Head coach Becky Carlson has witnessed Maher’s profound impact on the Bobcats since she courted Maher from Norwich three years ago, before altering the course of Quinnipiac rugby history.
“Her work ethic is magnetic,” Carlson said. “She’s the type of player that a lot of people look to as an example of what they want to achieve. Not just physically, but also in terms of being a good teammate and leading by example.”
If Maher’s personal mission was to win it all during all three of her seasons as a Bobcat, then she accomplished her goal with flying colors, while earning plenty of personal honors along the way.
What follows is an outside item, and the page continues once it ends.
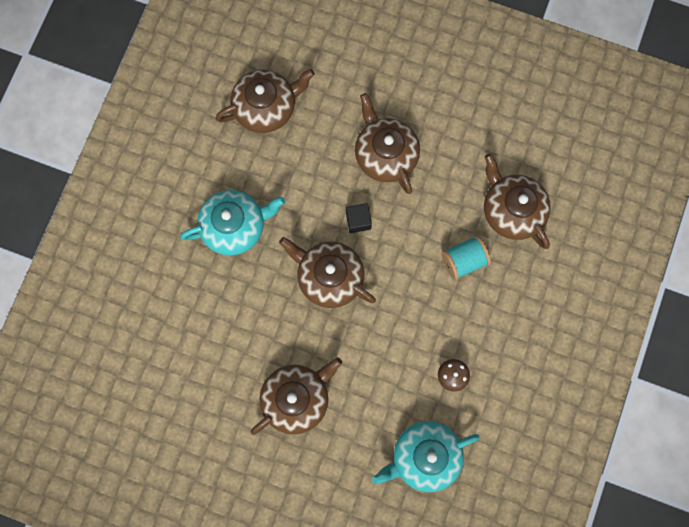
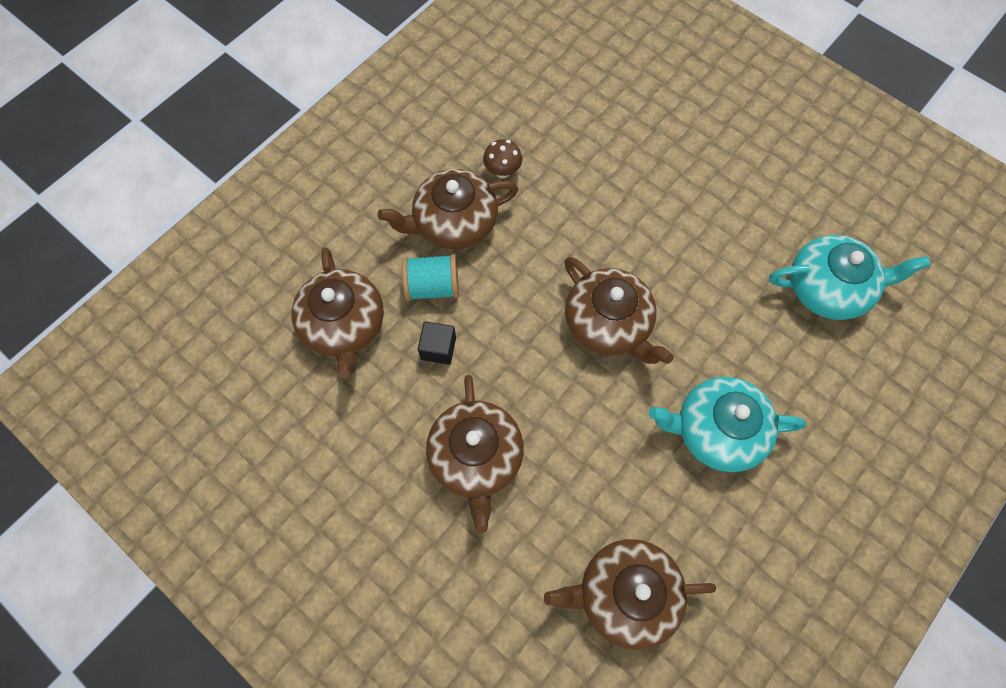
camera: 160 degrees left, 10 degrees down
(296, 398) = (690, 205): brown teapot -> brown teapot (453, 223)
(358, 221) = (546, 380): black cube -> black cube (438, 348)
(424, 456) = (564, 108): turquoise teapot -> turquoise teapot (828, 288)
She took home the MA Sorensen Award last season for the best women’s rugby player in the country, and followed it up by leading the Bobcats to the pinnacle of college rugby once again.
Maher and the Bobcats have made a living off conquering obstacles during their remarkable three-year stretch. The team didn’t have a home pitch all last season. They were able to host the NIRA Tournament this season, but needed to take down a Dartmouth team that looked poised to take Quinnipiac’s spot on top of the rugby world. Maher believes their struggles against Big Green were exactly what the Bobcats needed, and reminded her group that resting on their laurels was a death sentence for a chance to repeat as champs.
“To have that first game against Dartmouth and to lose was kind of a wake-up call,” Maher said. “We realized these other teams were here to play. When we do get beaten, we know it’s not who we are and we’re much better than that.”
The Bobcats woke up from their brief early season snooze and rolled to their third championship, making Norwich the only team in the past four seasons to beat the Bobcats in their final game of the season. That was when Maher was playing for Norwich, before becoming a Bobcat and igniting a national powerhouse.
Maher leaves the new pitch in Hamden with an undeniable legacy of winning, and plans to carry that legacy to wherever she finds herself next. Wherever it is, she plans to have her rugby cleats on.
“I want to go on and play more rugby,” Maher said. “This isn’t the end for me. It’s just the beginning.”
For Maher, her Bobcats career ended the way it began: with a championship trophy.